Of all of the organs of the United Nations, perhaps the most well known is the Security Council. Maybe the most well-known aspect of the Security Council is the use of the veto power. Even if it is the most well-known aspect of the Security Council, the actual use of a veto doesn’t happen all that often today—most Security Council resolutions do not advance to a final vote without the support of the five permanent members of the Council.

Many people are surprised to learn that the UN Charter never explicitly mentions a veto power. Article 27 of the Charter reads:

  1. Each member of the Security Council shall have one vote.
  2. Decisions of the Security Council on procedural matters shall be made by an affirmative vote of nine members.
  3. Decisions of the Security Council on all other matters shall be made by an affirmative vote of nine members including the concurring votes of the permanent members; provided that, in decisions under Chapter VI, and under paragraph 3 of Article 52, a party to the dispute shall abstain from voting.

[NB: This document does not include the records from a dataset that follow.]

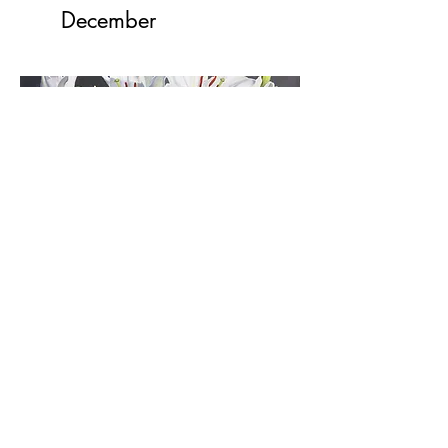
December
2020
Newsletters
January
April
May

The Charter never mentions veto power, but the third clause of Article 27 dictates that all substantive issues must be passed with nine votes and the consent of the five permanent members (People’s Republic of China, France, Russian Federation, United Kingdom, and United States). The Charter never defines what “concurring votes” means, but historically the Council has viewed it as a vote in favor or an abstention. In practice, this means a resolution would fail due to lack of consent of the permanent five members with a vote of 14 in favor, one opposed (France) and zero abstentions but would pass with a vote of 10 in favor, zero opposed and five abstentions (the permanent members). It is important to note the consent clause only applies to substantive measures, e.g., resolutions and amendments, and not procedural votes, e.g., motions to adjourn, set limits of debate, and inviting a member to be a party to the dispute, among others.

The history of requiring the consent of the permanent members actually has its roots with the League of Nations. Article 5 of the Covenant of the League of Nations required the approval of all members of the League Council for any substantive issue. In 1936 the League Council expanded to 15 members, each needing to give its consent for any resolution. This effectively made any real action from the League Council impossible. The League of Nations’ requirement for consent is often viewed as one of the factors which lead to the League’s ineffectiveness and subsequent dissolution.

The UN as we know it today may not have existed if substantive actions by the Security Council did not require the consent of the permanent five members. When negotiations on the UN Charter began, many less-powerful States tried not only to prevent the Council from requiring the consent of the permanent five members, but from having permanent members on the Council at all. The United States made it clear that if the Charter were to be approved by its Senate, then substantive issues in the Council must have the consent of the five permanent members.

The resentment from non-permanent members toward the power held by the permanent five members has not disappeared in the past 70 years. Security Council reform has been a major topic for some time, with non-permanent States calling for a some combination of a new makeup of Council membership, expanding the number of permanent seats, or expanding the number of Member States that must give consent on substantive issues and many others. Any reform of the Council would require, you guessed it, the consent of the permanent members, displaying just how powerful those five States are within the Security Council. We will take up the issue of Security Council reform in a future blog post.